WHAT TO WORK ON – Copy out all the text in the listing below, line for line and unchanged. Leave the pictures out.

BEGIN INPUT DATA

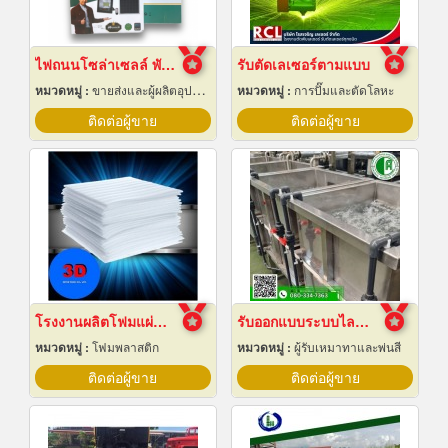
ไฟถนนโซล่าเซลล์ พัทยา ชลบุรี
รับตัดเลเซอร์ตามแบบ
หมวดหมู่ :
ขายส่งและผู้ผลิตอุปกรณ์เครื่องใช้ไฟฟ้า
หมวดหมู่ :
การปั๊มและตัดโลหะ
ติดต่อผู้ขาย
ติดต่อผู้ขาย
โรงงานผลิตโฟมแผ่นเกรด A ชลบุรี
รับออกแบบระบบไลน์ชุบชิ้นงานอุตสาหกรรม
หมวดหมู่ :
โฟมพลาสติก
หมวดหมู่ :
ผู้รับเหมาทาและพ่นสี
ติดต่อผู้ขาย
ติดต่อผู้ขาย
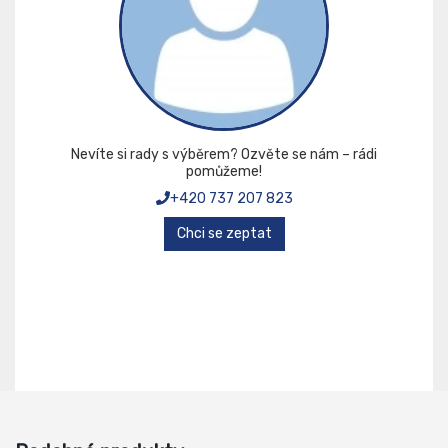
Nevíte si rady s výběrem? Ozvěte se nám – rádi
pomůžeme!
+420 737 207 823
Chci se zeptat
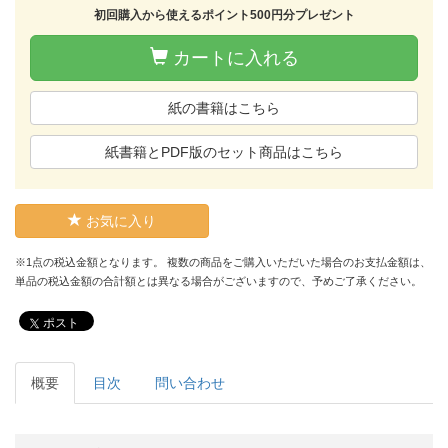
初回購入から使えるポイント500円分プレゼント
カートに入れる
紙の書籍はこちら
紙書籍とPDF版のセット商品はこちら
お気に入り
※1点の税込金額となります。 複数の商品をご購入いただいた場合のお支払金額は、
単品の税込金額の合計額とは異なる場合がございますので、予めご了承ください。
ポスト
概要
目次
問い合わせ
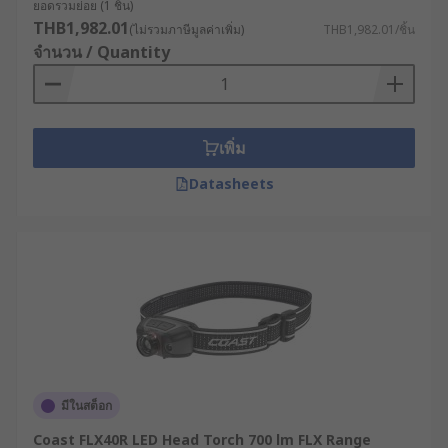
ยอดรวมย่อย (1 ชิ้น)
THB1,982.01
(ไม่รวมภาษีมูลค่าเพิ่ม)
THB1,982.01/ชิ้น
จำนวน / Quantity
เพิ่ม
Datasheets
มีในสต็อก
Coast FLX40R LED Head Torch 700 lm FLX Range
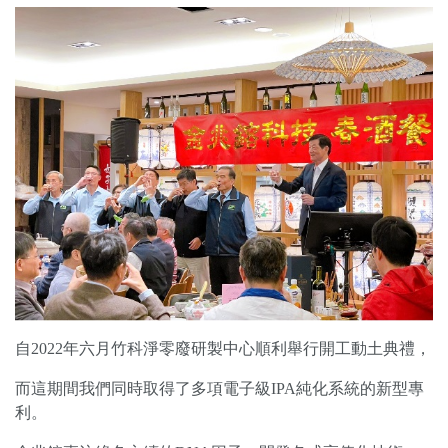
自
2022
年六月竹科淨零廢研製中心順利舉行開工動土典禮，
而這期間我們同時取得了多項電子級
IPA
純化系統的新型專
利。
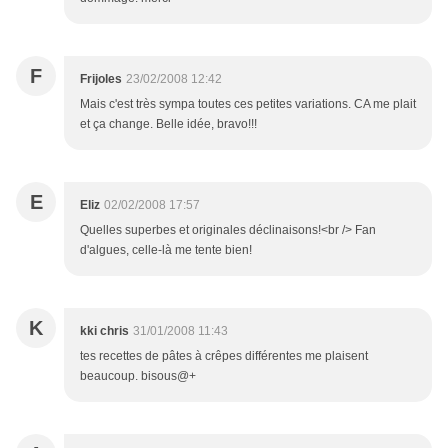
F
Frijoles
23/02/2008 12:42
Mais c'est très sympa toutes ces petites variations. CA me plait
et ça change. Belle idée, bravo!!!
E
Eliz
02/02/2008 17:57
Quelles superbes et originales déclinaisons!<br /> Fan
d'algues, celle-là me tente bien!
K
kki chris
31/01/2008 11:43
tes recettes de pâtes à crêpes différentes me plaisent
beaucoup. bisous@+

END INPUT DATA

FINISHED TASK –
ไฟถนนโซล่าเซลล์ พัทยา ชลบุรี
รับตัดเลเซอร์ตามแบบ
หมวดหมู่ :
ขายส่งและผู้ผลิตอุปกรณ์เครื่องใช้ไฟฟ้า
หมวดหมู่ :
การปั๊มและตัดโลหะ
ติดต่อผู้ขาย
ติดต่อผู้ขาย
โรงงานผลิตโฟมแผ่นเกรด A ชลบุรี
รับออกแบบระบบไลน์ชุบชิ้นงานอุตสาหกรรม
หมวดหมู่ :
โฟมพลาสติก
หมวดหมู่ :
ผู้รับเหมาทาและพ่นสี
ติดต่อผู้ขาย
ติดต่อผู้ขาย
Nevíte si rady s výběrem? Ozvěte se nám – rádi
pomůžeme!
+420 737 207 823
Chci se zeptat
初回購入から使えるポイント500円分プレゼント
カートに入れる
紙の書籍はこちら
紙書籍とPDF版のセット商品はこちら
お気に入り
※1点の税込金額となります。 複数の商品をご購入いただいた場合のお支払金額は、
単品の税込金額の合計額とは異なる場合がございますので、予めご了承ください。
ポスト
概要
目次
問い合わせ
ยอดรวมย่อย (1 ชิ้น)
THB1,982.01
(ไม่รวมภาษีมูลค่าเพิ่ม)
THB1,982.01/ชิ้น
จำนวน / Quantity
เพิ่ม
Datasheets
มีในสต็อก
Coast FLX40R LED Head Torch 700 lm FLX Range
自
2022
年六月竹科淨零廢研製中心順利舉行開工動土典禮，
而這期間我們同時取得了多項電子級
IPA
純化系統的新型專
利。
F
Frijoles
23/02/2008 12:42
Mais c'est très sympa toutes ces petites variations. CA me plait
et ça change. Belle idée, bravo!!!
E
Eliz
02/02/2008 17:57
Quelles superbes et originales déclinaisons!<br /> Fan
d'algues, celle-là me tente bien!
K
kki chris
31/01/2008 11:43
tes recettes de pâtes à crêpes différentes me plaisent
beaucoup. bisous@+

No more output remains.